Return to the Lecture Notes Index

15-200 Lecture 20 (Friday, October 27, 2006)

Binary Search Trees

Today we talked about a very important type of tree, the Binary Search Tree. In a BST, the parent-child relationship states that the left child contains a smaller value than the parent, and the right child contains a larger value than the parent.

Left Child < Parent < Right Child

This relationship will give us a complete ordering of the elements. That is, given a Tree containing some set of elements, an inorder traversal of the Tree will ALWAYS walk through the nodes in the same order, even if they are arranged differently.
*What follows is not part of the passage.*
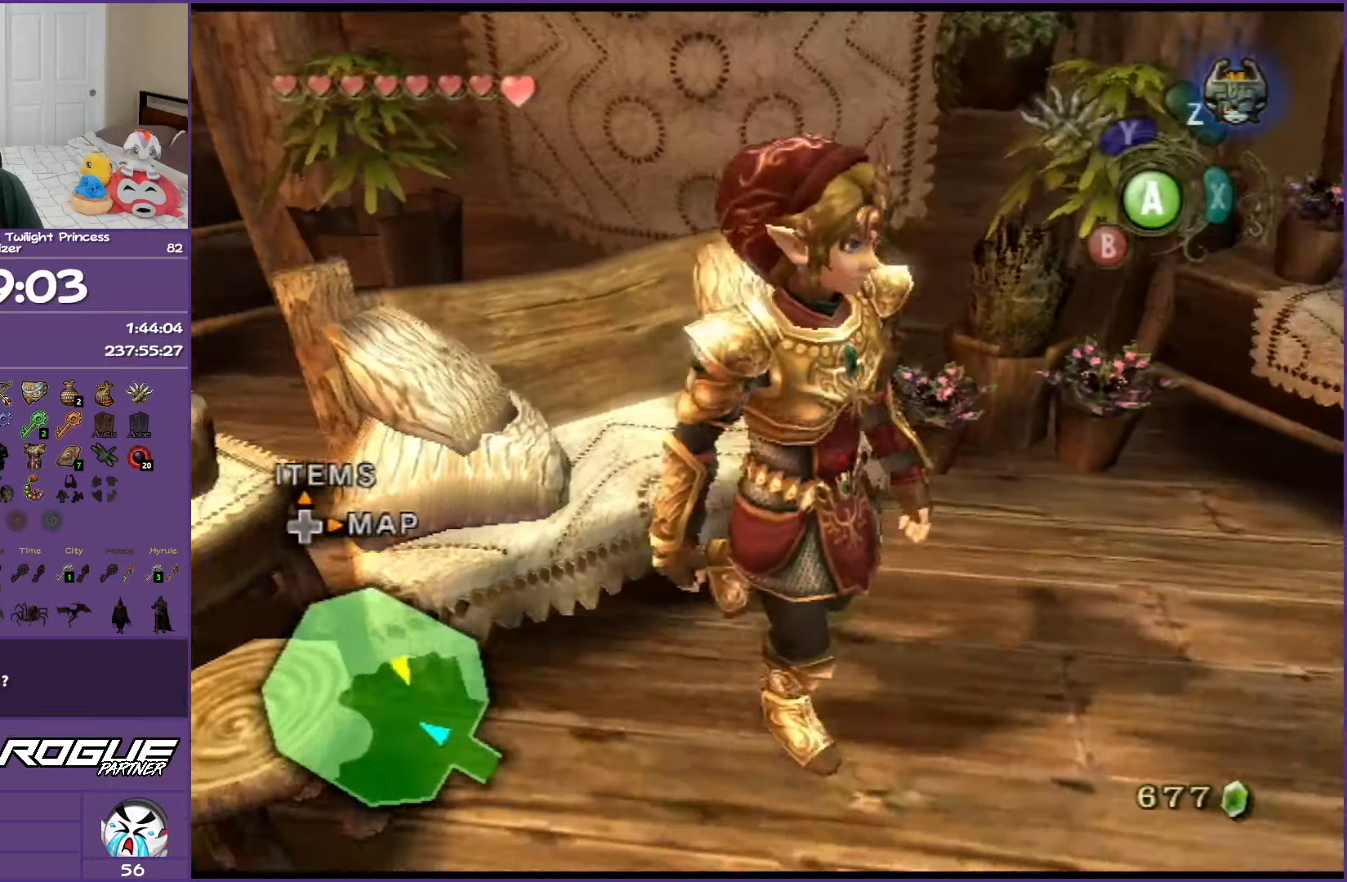
{"buttons": [], "left_stick": "up-right", "right_stick": "center", "events": [[17, "right_stick", "left"], [200, "right_stick", "center"], [417, "left_stick", "up-right"]]}
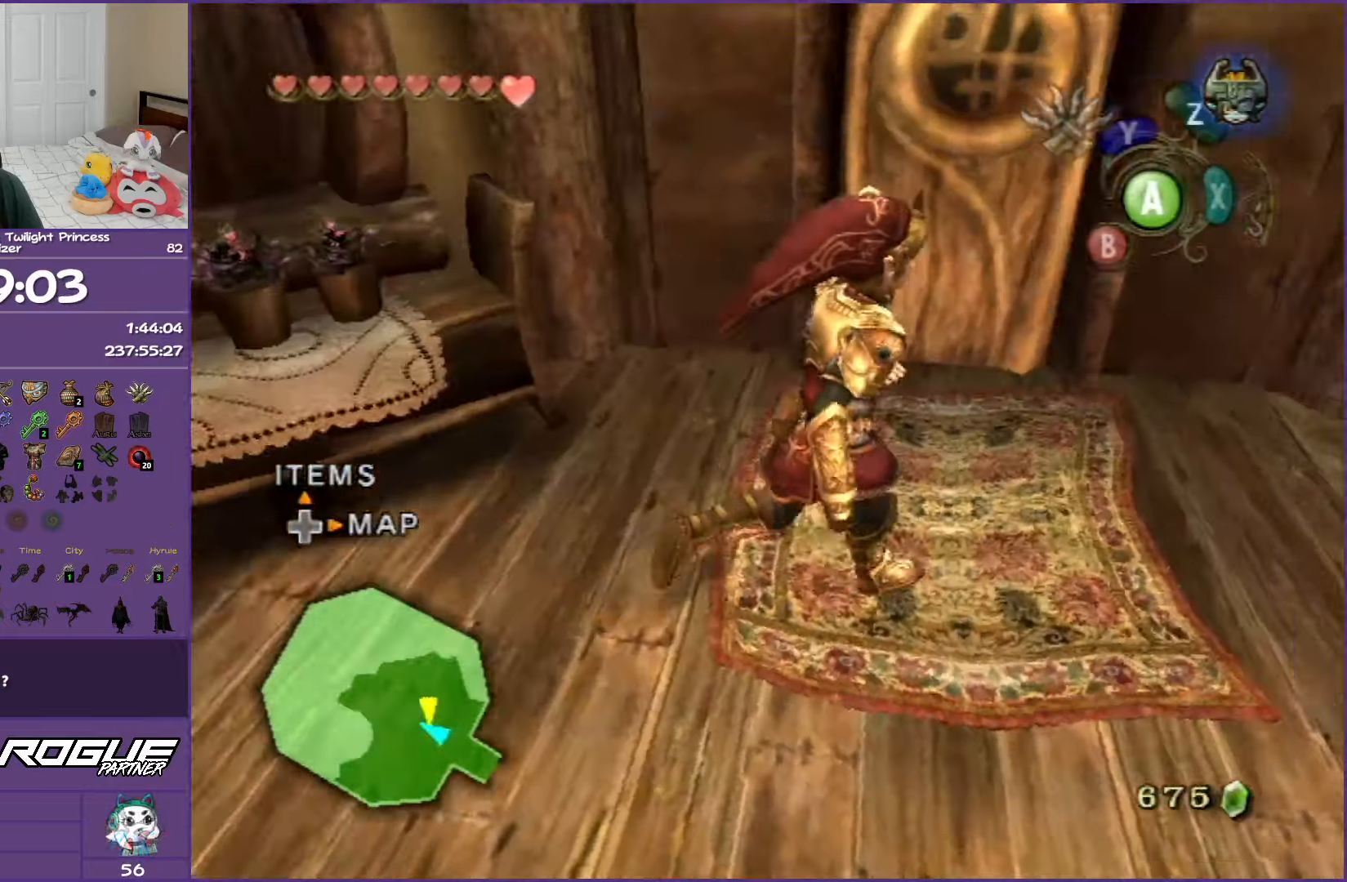
{"buttons": ["A"], "left_stick": "up", "right_stick": "center", "events": [[67, "left_stick", "up"], [217, "left_stick", "up-left"], [417, "left_stick", "up"], [450, "A", "down"]]}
For example, given the numbers 1 through 7, lets look at two different valid BSTs.

4 2 / \ / \ 2 6 1 4 / \ / \ / \ 1 3 5 7 3 6 / \ 5 7

For the left tree, our traversal will first go left. Now, it must traverse the subtree containing 1,2 and 3. To traverse this, it will first visit the left child (1), then visit the parent (2), and finally the right child (3). Next, we go back to the root (4). Now we go to the right subtree containing 5,6,7. First, we visit the left child (5), then the parent (6), and finally the right child (7). So the inorder traversal is 1,2,3,4,5,6,7.

For the right tree, we first visit the left child (1). Then we go back to the root(2). Now we visit the right subtree, whose root is 4. So we first search 4's left child (3), then we go back and visit (4), and finally we search the right subtree, which like in the left tree, will be in the order 5,6,7. So the traversal is again 1,2,3,4,5,6,7.

The moral of the story is that the parent-child relationship in a binary search tree defines a complete ordering. Any inorder traversal of a BST will traverse the Nodes in order. In the case of integers, this will probably be from smallest to largest, or if you have strings, maybe it will traverse them in alphabetical order, or in order by length of the string, depending on how you define your order.

Building a Binary Search Tree

Now lets talk about how to build a binary search tree given a list of elements. First, we note that an empty tree and a tree with one element are both valid binary trees. Without more than one item, it is impossible to violate the parent child relationship.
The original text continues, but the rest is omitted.